I have a 12-foot, aluminium, v-bottom boat that I use for bay and river fishing and recently there is a small amount of water leaking in from the bottom. I believe the leak is happening where the two pieces of alum. floor sections come together with a riveted alum. strap. 

It's a very slow leak and not a huge deal at the moment, but I would like to seal the floor of the craft to keep water from getting in. I'm fairly new to boating and am not sure how I should go about repairing and water-proofing the craft.

I've seen infomercials for that black spray which is said to waterproof nearly anything. Would this be a poor choice for this task? Any suggestions or help is appreciated.


----------



## Cap'n Fisherman (Mar 15, 2011)

I would get a recommendation from a marine source like West Marine or a local Marine Dealer service and parts dept. I depend on the West guys a lot with good success.


----------



## H2OMARK (Oct 2, 2007)

RinoLiner from wal-mart. :thumbsup:


----------



## Hovel (Feb 21, 2012)

There's no future in trying to patch a boat from the inside. Support the boat off the ground, level, put some water in it and see where it leaks out. In a boat just like yours I have patched pin holes with JB Weld and I have sealed seams with 3M-5200. Turn the boat upside down, clean and scuff the surface well with lacquer thinner and a stainless brush. Clean out the pin holes or seams with something like a dental pick and patch or caulk as applicable. Don't put the JB on too thick, it will set up in a day or so. The 5200 will take a week to set.


----------



## BananaTom (Feb 16, 2008)

I would consider replacing the rivets.


----------



## X-Shark (Oct 3, 2007)

> The 5200 will take a week to set.


I'm still laughing.  So many people think that 3M 5200 is the Holy Grail. Have you thought about the FAST stuff?
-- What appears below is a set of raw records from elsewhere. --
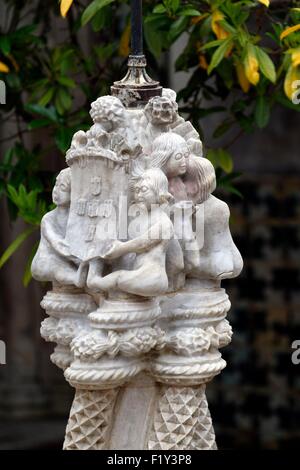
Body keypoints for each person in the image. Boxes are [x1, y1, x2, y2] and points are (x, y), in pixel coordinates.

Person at [86, 169, 183, 297]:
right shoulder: (144, 218)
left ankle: (93, 281)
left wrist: (119, 248)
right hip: (142, 273)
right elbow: (177, 263)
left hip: (152, 277)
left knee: (118, 278)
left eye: (144, 190)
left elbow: (143, 244)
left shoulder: (163, 221)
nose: (138, 195)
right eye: (137, 191)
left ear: (159, 192)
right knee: (120, 277)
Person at [31, 168, 87, 287]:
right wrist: (79, 259)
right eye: (56, 185)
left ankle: (79, 276)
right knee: (56, 267)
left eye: (62, 188)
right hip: (45, 261)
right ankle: (75, 279)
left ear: (75, 193)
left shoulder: (80, 218)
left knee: (66, 268)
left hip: (71, 263)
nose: (55, 191)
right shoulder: (48, 219)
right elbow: (58, 244)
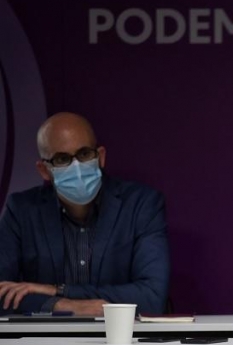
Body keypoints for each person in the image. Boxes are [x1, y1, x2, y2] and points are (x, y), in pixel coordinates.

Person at [0, 112, 170, 316]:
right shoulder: (21, 210)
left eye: (84, 155)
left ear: (101, 157)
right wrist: (63, 305)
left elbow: (152, 297)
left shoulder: (140, 205)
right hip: (46, 342)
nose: (77, 167)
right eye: (62, 159)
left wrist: (59, 290)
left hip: (123, 341)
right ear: (44, 170)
Standard 5200- 4200 do a full cure in 1 week..The FAST stuff is 24hrs.



Still it is NOT the product to use.

Obviously this is a riveted hull.


----------



## captken (Feb 24, 2008)

*Steelflex.*

I bought a 10 foot aluminum jon boat last year. It had at least 20 leaks. I painted it with Steelflex after cleaning and preping it per directions on the can. I've used the boat dozens of times since the repair and have absolutely 0 leaks. This stuff is mighty tough. It is a 2-part Epoxy compound. It is used around here for repairing air boat hulls so it has gotta be tough and flexible.

Do a web search for Steelflex. Ithink I paid about $30 for a quart and used less than 1/3. I'm saving the rest for future repairs.


----------



## Jason (Oct 2, 2007)

I had a 14 ft jon boat that was 75% aluminum, 20% JB Weld, 5% aluminum weld sticks!!! Had holes all in that joker!!! Just fill the boat w/ water on a trailer and mark where the leaks are then patch em up!!!!


----------



## FishinSpot (Oct 16, 2007)

I had the same issue with mine and used GLuvit. It works very well. Repair any rivets and then cover the rivets and seams and leaks with Gluvit. After that you can get any of the many rhino liner type coatings in any color and put that down. You won't have any more leaks.


----------



## Jaypea (Apr 25, 2009)

*JB Weld*

I had the same problem with an aluminum jon boat. I did like the guys have said. Put it on saw horses, fill with water, mark leaks, flip over, sand and clean leaking rivets, peen them with two hammers if possible. Get someone to hold a heavy hammer on one side while you peen the rivet from the other side. Then apply JB weld around each leaking rivet, and that should do the trick. But be sure to check that the rivets are tight or it will just start leaking again.


----------



## drifterfisher (Oct 9, 2009)

Plus one on peening the loose rivets,but go to lowes and get a can of spray on black tape,sand around leaking areas and shoot it with several light coats,stay flexible and is durable up to dragging across a parking lot.


----------